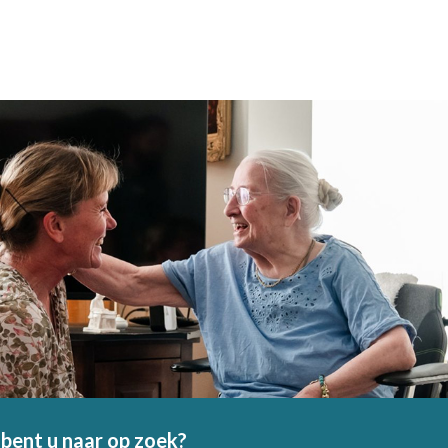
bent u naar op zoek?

········

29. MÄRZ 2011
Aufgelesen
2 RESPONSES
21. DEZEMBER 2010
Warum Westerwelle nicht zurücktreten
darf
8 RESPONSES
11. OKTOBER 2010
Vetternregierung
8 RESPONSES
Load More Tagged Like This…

········

Problem description ->
In the items, change every "RESPONSES" to "ANTWORTEN" from the line with "29. MÄRZ 2011" to the line with "Load More Tagged Like This…", and give back only those lines with nothing else altered.

Worked solution ->
29. MÄRZ 2011
Aufgelesen
2 ANTWORTEN
21. DEZEMBER 2010
Warum Westerwelle nicht zurücktreten
darf
8 ANTWORTEN
11. OKTOBER 2010
Vetternregierung
8 ANTWORTEN
Load More Tagged Like This…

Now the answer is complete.